Can our gel cell be used as
a starting battery as well?
Our gel cell will work in SLI (Starting, Lighting and Ignition)
applications providing the voltage is regulated between 13.8 and
14.1 volts at 68°F. Most vehicles regulators are set higher than
14.1 volts. Therefore, the charging system must be adjusted for the
battery to recharge properly for best performance and longest life.
What do the ratings and specifications
signify for this line?
All ratings are after 15 cycles and conform to BCI specifications.
CCA = Cold Cranking Amps at 0°F (17.8°C)
Cold cranking amps equal the number of amps of current a new,
fully charged battery will deliver at 0°F (17.8°C) for thirty seconds
of discharge and maintain at least 1.2 volts per cell (7.2 volts for
a 12-volt battery).
CA = Cranking Amps at 32°F (0°C)
Same as above, tested at 32°F (0°C). (Note: All cranking ratings
are guidelines. Gel batteries are designed for cycling foremost.)
RC = Reserve Capacity at 80°F (27°C)
The reserve capacity is the time in minutes that a new, fully charged
battery can be continuously discharged at 25 amps of current and
maintain at least 1.75 volts per cell (10.5 volts for a 12-volt battery).
Minutes discharged at 50, 25, 15, 8 and 5 Amps
Minutes discharged is the time in minutes that a new, fully charged
battery will deliver at various amps of current and maintain at least
1.75 volts per cell. These are nominal or average ratings.

**Record list:**

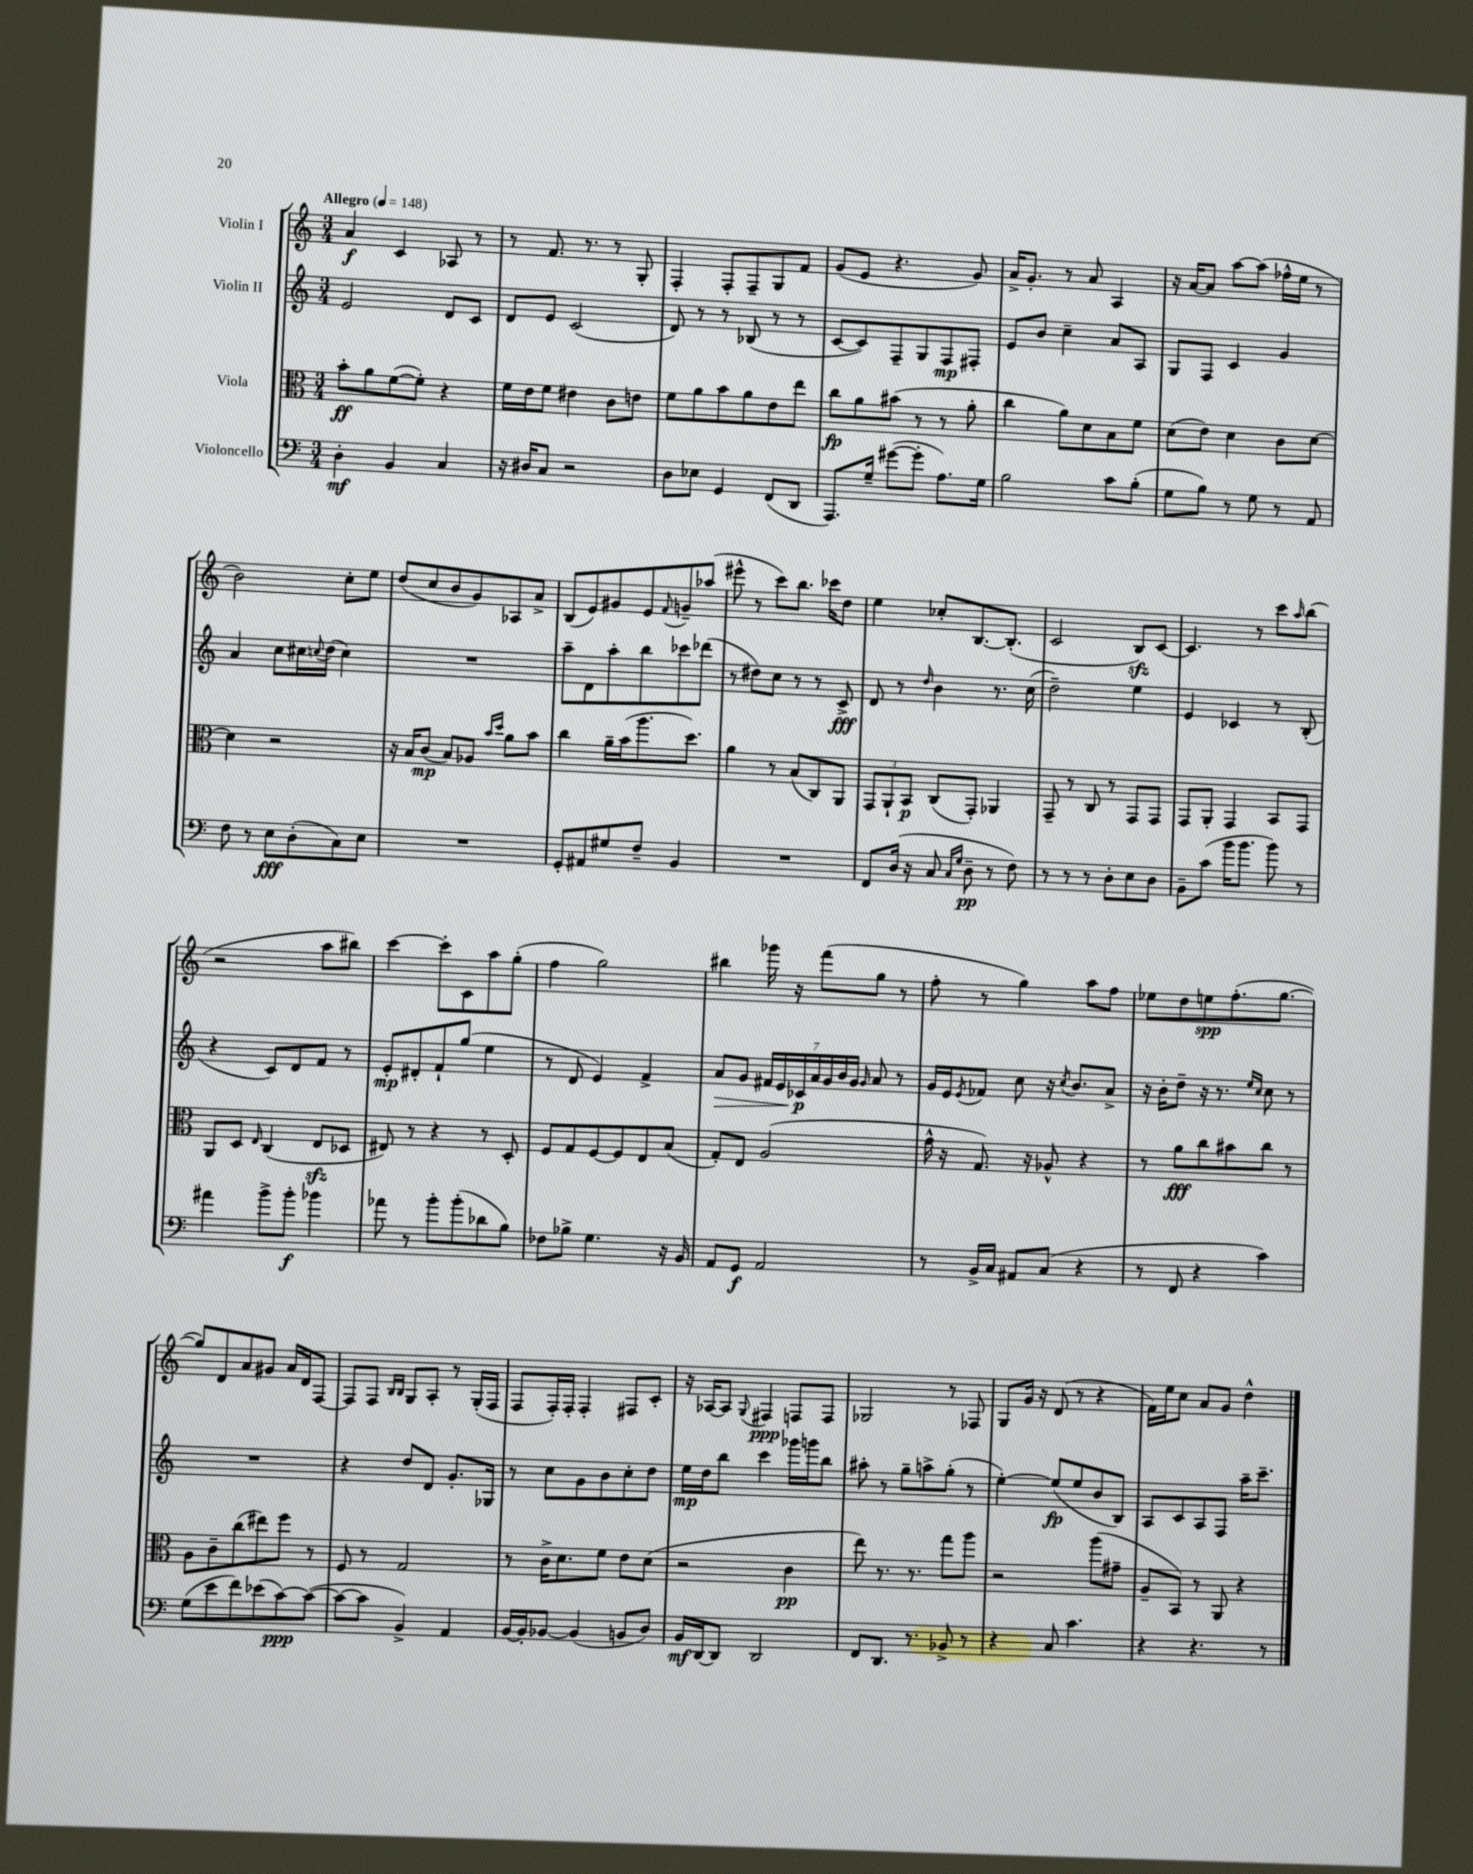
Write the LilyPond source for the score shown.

<<
\new StaffGroup <<
\new Staff = "s0" \with { instrumentName = "Violin I" } {
    \clef treble \key c \major \numericTimeSignature \time 3/4 \tempo "Allegro" 4 = 148
    a'4\f c'4 aes8 r8 |
    r8 f'8. r8. r8 g8-. |
    f4-. f8-. f8-- g8 f'8 |
    g'8( e'8 r4. g'8) |
    a'16-> g'8.-. r8 a'8 a4 |
    r16 a'16~ a'8 a''8~ a''8( fes''16-^ e''16 r8 |
    b'2) c''8-. e''8 |
    d''8( c''8 b'8 g'8) aes8 a'8-> |
    b8( e'8) gis'8 e'8 \appoggiatura { f'8 } g'8-- aes''8( |
    eis'''8-^ r8 c'''8) b''8. ces'''16 d''8 |
    e''4 ces''8-. b8.~ b8.-.( |
    c'2 b8\sfz) c'8~ |
    c'4. r8 c'''8 \grace { a''16 } b''8( |
    r2 a''8 bis''8) |
    c'''4~ c'''8-. c'8 a''8 g''8-.( |
    f''4 g''2) |
    bis''4 ges'''16 r16 f'''8( g''8 r8 |
    f''8-. r8 g''4) a''8 f''8 |
    ees''8 d''8 e''8\spp f''8.-.( g''8.~ |
    g''8) d'8 a'8 gis'8 a'16 d'16 f8~ |
    f8 f8 \grace { b16 b16 } g8 a8-. r8 g16-.( f16 |
    f8 f16-.) f16-. f4-. fis8 c'8-. |
    r16 aes16~ aes8 \appoggiatura { g8 } fis4\ppp f8 f8 |
    ges2 r8 fes8 |
    g8 g'16 r16 d'8( r8 r4 |
    f'16) e''16 c''8 a'8 g'8 d''4-^ \bar "|." |
}
\new Staff = "s1" \with { instrumentName = "Violin II" } {
    \clef treble \key c \major \numericTimeSignature \time 3/4
    e'2 d'8 c'8 |
    d'8 e'8 c'2( |
    d'8) r8 r8 bes8( r8 r8 |
    c'8~ c'8) f8-- g8 f8\mp fis8-. |
    e'8 b'8 c''4-- a'8 a8 |
    g8 f8 c'4 g'4 |
    a'4 c''8 cis''16 \appoggiatura { c''8 } d''16( c''4) |
    R2. |
    a''8-- d'8 a''8-. b''8 ces'''8 des'''8( |
    r8 dis''8) c''8 r8 r8 c'8->\fff |
    d'8 r8 \grace { d''16 } b'4 r8. c''16( |
    d''2--) e''4 |
    e'4 ces'4 r8 b8-.( |
    r4 c'8) d'8 f'8 r8 |
    e'8-.\mp dis'8-. f'8-! g''8( e''4 |
    r8 d'8 e'4) f'4-> |
    a'8\> g'8 \tuplet 7/4 { fis'16 e'16 ces'16\p\! a'16 g'16 b'16 g'16 } \grace { g'16 } a'8 r8 |
    g'16 e'16 \acciaccatura { e'8 } fes'8 c''8 r16 \acciaccatura { c''8 } b'8. a'8-> |
    r16 b'16-. d''8-- r16 r8. \grace { e''16 c''16 } c''8 r8 |
    R2. |
    r4 d''8 d'8 g'8.-. ges16 |
    r8 c''8 g'8 b'8 c''8-. d''8 |
    e''16\mp d''16 b''8 c'''4 ges'''16 g'''16 b''8 |
    ais''8-. r8 g''8-- a''8-> g''8-.( r8 |
    e''4~-.) e''8\fp( e''8 b'8 b8) |
    a8 c'8 a8 f8 a''16-- c'''8.-- \bar "|." |
}
\new Staff = "s2" \with { instrumentName = "Viola" } {
    \clef alto \key c \major \numericTimeSignature \time 3/4
    b'8-.\ff a'8 f'8~( f'8-.) r4 |
    f'16 e'16 f'8 eis'4 c'8 e'8 |
    f'8 a'8 b'8 a'8 e'8 e''8 |
    c''8\fp a'8 bis'8( r8 r8 a'8-. |
    c''4 a'8) d'8 b8 f'8 |
    d'8( e'8) d'4 c'8 d'8~ |
    d'4 r2 |
    r16 b16 c'8\mp( b8) aes8 \grace { b'16 d''16 } a'8 b'8 |
    c''4 a'16-- b'16( a''8. d''8.) |
    a'4 r8 b8( c8) a,8 |
    \tuplet 3/2 { g,8 a,8-! b,8\p } c8( g,8-.) aes,4 |
    g,8-- r8 c8 r8 g,8 g,8 |
    g,8 a,8-. g,4 b,8 g,8 |
    a,8 d8 \grace { e16 } c4( e8\sfz des8 |
    eis8) r8 r4 r8 d8-. |
    f8 g8 f8~ f8 e8 b8( |
    g8-.) e8 a2( |
    g'16-^ r16 g8.) r16 aes8-^ r4 |
    r8 a'8\fff c''8 bis'8 c''8 r8 |
    a8 c'8-- c''8( eis''8) f''8 r8 |
    f8 r8 g2 |
    r8 c'16-> d'8. f'8 e'8 d'8( |
    r2 c'4\pp |
    e''8) r8. r8. g''8 a''8 |
    r2 a''8( gis'8-- |
    a8-- b,8) r8 a,8 r4 \bar "|." |
}
\new Staff = "s3" \with { instrumentName = "Violoncello" } {
    \clef bass \key c \major \numericTimeSignature \time 3/4
    d4-.\mf b,4 c4 |
    r16 dis16 c8 r2 |
    d8 ees8 g,4 f,8( d,8 |
    a,,8.) g16-- gis'8~( gis'8-. a8.) g16 |
    b2 c'8 b8-.( |
    g8 b8) r8 g8 r8 a,8 |
    f8 r8 e8\fff d8-.( c8) e8 |
    R2. |
    g,8-. ais,8 gis8 f8-- b,4 |
    R2. |
    f,8 d16( r16 c8 \grace { c16 g16 } d8--\pp r8 f8) |
    r8 r8 r8 d8-. e8 d8 |
    b,8-- c'8( b'16 b'8. b'8) r8 |
    ais'4 b'8-> b'8-.\f bes'4 |
    aes'8 r8 b'8-. b'8-.( des'8 b8) |
    fes8 bes8-> g4. r16 b,16 |
    a,8 g,8\f a,2 |
    r8 b,16-> c16 ais,8 c8( r4 |
    r8 f,8 r4 c'4) |
    g8( e'8 f'8) ees'8( c'8~\ppp) c'8~( |
    c'8~ c'8 b,4->) a,4 |
    b,16~ b,16-. bes,8~ bes,4( b,8 d8) |
    b,16\mf d,16~ d,8 d,2 |
    f,8 d,8. r8. bes,8-> r8 |
    r4 c8 c'4. |
    r4 r4. r8 \bar "|." |
}
>>
>>
\layout { \context { \Score \remove "Bar_number_engraver" } }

**Written request 1:** List every line of the records that contains the string "clef", treating uppercase and lowercase letters as different.
**Written request 2:** Write the next few sentences of the gel battery text, picking up after its final sentence.
The battery text and the records are unrelated; neither one explains the other.

**Task response 1:**
    \clef treble \key c \major \numericTimeSignature \time 3/4 \tempo "Allegro" 4 = 148
    \clef treble \key c \major \numericTimeSignature \time 3/4
    \clef alto \key c \major \numericTimeSignature \time 3/4
    \clef bass \key c \major \numericTimeSignature \time 3/4

**Task response 2:**
Ampere Hour Capacity at 20, 6, 3 and 1 Hour Rates
Ampere hour capacity is a unit of measure that is calculated by
multiplying the current in amperes (amps) by the time in hours
of discharge to 1.75 volts per cell. (These are nominal or average
ratings.)
EXAMPLE
10 amps for 20 hr. (10 x 20) = 200 Ah @ 20 hr. rate
8 amps for 3 hr. (8 x 3) = 24 Ah @ 3 hr. rate
30 amps for 1 hr. (30 x 1) = 30 Ah @ 1 hr. rate
Therefore, if you have an application that requires
a draw of 17 amps for 3 hours, you would need
a 51 Ah battery (@ 3 hr. rate)(17 x 3 = 51).
However, the 51 amp hours delivered is
100% of the capacity of this 51 Ah battery.
Most system designs will specify a battery that will deliver a
minimum of twice the power required. This means the battery
will discharge to 50% of its capacity. Using a 50% depth of
discharge (versus 80% or 100%) will dramatically extend the life
of any battery. Therefore, when helping to specify a battery for a
system, choose a battery with twice the capacity required for best
performance. If 50 Ah is required, specify at least a 100 Ah
battery.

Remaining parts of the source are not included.